Principal source d'inquiétude: le dollar. Après avoir grimpé fin 2008 avec la crise grâce à son statut de valeur refuge, il est retombé tout au long de cette année, entraînant une appréciation de l'euro d'environ 18% face au billet vert depuis début mars. Lundi 19 octobre, la monnaie unique européenne s'est rapprochée de ses plus hauts niveaux depuis 14 mois face au dollar.

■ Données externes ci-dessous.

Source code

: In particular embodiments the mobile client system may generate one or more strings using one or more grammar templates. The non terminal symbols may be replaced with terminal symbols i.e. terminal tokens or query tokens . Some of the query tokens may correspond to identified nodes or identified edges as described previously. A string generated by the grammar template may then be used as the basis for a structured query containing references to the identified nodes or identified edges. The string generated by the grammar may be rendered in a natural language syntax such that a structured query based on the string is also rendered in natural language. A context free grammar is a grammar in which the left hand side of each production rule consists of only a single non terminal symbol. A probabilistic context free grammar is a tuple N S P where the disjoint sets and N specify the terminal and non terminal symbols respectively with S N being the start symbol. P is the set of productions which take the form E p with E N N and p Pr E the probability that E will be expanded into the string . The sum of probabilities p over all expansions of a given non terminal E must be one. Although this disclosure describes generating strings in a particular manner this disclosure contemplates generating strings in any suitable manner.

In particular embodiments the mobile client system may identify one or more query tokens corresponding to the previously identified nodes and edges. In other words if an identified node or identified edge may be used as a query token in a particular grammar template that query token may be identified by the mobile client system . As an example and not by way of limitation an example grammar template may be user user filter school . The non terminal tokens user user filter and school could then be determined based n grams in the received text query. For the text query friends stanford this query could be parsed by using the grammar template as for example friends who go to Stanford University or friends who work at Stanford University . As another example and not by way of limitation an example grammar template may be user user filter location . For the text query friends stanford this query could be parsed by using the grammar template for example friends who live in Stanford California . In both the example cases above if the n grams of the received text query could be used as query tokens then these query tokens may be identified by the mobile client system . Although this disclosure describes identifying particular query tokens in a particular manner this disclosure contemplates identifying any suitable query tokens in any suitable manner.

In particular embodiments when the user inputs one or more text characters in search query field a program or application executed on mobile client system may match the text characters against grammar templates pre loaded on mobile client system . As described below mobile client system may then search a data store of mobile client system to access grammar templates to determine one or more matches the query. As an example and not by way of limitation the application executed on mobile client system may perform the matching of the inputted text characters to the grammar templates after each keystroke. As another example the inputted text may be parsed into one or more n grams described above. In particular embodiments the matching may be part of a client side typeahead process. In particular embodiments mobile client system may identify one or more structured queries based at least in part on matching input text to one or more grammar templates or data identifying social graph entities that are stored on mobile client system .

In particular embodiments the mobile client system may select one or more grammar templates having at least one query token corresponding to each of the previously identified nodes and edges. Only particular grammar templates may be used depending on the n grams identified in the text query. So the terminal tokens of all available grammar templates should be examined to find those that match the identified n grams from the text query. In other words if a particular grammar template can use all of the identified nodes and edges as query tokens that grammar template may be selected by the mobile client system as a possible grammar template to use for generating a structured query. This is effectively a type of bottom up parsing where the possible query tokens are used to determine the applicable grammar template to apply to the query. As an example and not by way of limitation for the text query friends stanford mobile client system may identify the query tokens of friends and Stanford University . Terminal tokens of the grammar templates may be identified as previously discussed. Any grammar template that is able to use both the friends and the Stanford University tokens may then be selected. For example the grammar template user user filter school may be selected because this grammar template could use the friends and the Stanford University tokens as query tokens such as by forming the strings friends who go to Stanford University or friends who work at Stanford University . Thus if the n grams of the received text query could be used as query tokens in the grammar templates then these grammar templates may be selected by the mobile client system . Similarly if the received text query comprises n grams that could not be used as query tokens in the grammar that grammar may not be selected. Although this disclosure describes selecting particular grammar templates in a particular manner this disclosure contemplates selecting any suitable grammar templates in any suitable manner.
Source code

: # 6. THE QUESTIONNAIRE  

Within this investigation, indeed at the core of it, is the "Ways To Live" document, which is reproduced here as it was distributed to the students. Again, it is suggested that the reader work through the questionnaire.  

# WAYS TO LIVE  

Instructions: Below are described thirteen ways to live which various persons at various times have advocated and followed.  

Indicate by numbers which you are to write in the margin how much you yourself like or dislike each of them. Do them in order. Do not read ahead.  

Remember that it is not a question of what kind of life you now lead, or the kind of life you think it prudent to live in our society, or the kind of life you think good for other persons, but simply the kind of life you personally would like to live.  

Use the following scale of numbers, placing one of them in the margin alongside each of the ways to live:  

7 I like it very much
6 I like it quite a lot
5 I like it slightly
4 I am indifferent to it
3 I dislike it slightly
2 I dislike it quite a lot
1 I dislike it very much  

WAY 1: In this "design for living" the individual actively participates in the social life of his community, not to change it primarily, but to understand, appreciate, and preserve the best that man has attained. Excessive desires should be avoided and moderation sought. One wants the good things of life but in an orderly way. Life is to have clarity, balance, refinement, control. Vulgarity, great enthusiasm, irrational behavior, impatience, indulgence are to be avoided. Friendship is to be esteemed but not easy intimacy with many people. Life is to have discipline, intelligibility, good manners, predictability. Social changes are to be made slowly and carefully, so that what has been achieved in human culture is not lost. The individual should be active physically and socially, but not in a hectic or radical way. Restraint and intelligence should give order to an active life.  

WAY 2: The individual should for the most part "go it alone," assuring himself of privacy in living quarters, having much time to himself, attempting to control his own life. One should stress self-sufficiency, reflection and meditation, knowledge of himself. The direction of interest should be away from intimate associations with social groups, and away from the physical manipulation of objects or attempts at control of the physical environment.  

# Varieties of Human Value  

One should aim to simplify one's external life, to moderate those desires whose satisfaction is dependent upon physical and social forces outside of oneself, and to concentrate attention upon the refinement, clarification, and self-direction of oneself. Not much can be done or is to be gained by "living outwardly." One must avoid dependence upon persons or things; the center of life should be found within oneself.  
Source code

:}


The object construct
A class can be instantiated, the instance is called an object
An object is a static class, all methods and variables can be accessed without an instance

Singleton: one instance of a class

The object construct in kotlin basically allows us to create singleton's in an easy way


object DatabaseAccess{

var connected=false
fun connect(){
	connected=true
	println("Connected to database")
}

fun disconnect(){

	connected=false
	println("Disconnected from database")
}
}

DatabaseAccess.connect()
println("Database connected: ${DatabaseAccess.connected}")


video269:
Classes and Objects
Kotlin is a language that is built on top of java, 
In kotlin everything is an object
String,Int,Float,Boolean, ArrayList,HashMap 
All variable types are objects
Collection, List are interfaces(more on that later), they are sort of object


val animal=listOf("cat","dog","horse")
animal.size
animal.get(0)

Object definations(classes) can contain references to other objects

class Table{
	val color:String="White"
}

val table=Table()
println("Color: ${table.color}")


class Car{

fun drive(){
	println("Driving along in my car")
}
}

Dans la soirée l'euro valait 1,4958 dollar contre 1,4903 dollar vendredi soir.
"On a répété tous ensemble que nous voulions un dollar fort, que nous avions besoin d'un dollar fort. Nous l'avons collectivement réitéré, de la manière la plus forte", a martelé après la réunion la ministre française des Finances, Christine Lagarde.
Le président de la Banque centrale européenne, Jean-Claude Trichet, présent à Luxembourg, a lui aussi adressé un message en ce sens. "L'affirmation que la volatilité excessive et les mouvements désordonnés sur les marchés des changes sont emplis d'implications négatives pour la stabilité économique et financière fait partie de notre position commune" dans la zone euro, a-t-il dit.
Il a lancé un appel du pied aux autorités américaines pour qu'elles encouragent une remontée du taux de change du billet vert en transformant leurs paroles en actes. "Nous notons tous avec grande attention les déclarations des autorités américaines sur leur politique de dollar fort", a dit M. Trichet.
Les autorités américaines, tout en affirmant soutenir le principe d'un dollar fort, sont en fait soupçonnées de s'accomoder parfaitement de la chute du taux de change du billet vert. Celle-ci, en dopant les exportations américaines et en poussant les ménages aux Etats-Unis à acheter des produits américains moins chers (puisque les biens importés sont rendus mécaniquement plus onéreux) constitue un élément de reprise économique pour la première puissance économique mondiale.
Pour la zone euro en revanche, l'appréciation de la monnaie unique qu'entraîne la baisse du dollar pénalise ses exportations et risque d'étouffer le timide début de reprise économique qu'elle connaît, après une récession sans précédent depuis plus de 60 ans. Si l'appréciation de l'euro devait se poursuivre, "nous risquons tout de même (...) de ralentir la reprise économique en Europe", avait déclaré vendredi dernier M. Juncker.
Et les 16 pays partageant la monnaie unique sont confrontés dans le même temps à la faiblesse d'une autre grande monnaie, le yuan chinois, maintenu à un niveau artificiellement bas depuis des années par Pékin pour doper les exportations du pays et soutenir sa croissance.
M. Juncker a annoncé lundi soir qu'il se rendrait "avant la fin de cette année" en Chine, avec M. Trichet et le commissaire européen aux Affaires économiques et monétaires, Joaquin Almunia, pour parler "de politique de change". Concrètement, pour tenter de convaincre Pékin de laisser sa monnaie s'apprécier, notamment face au dollar.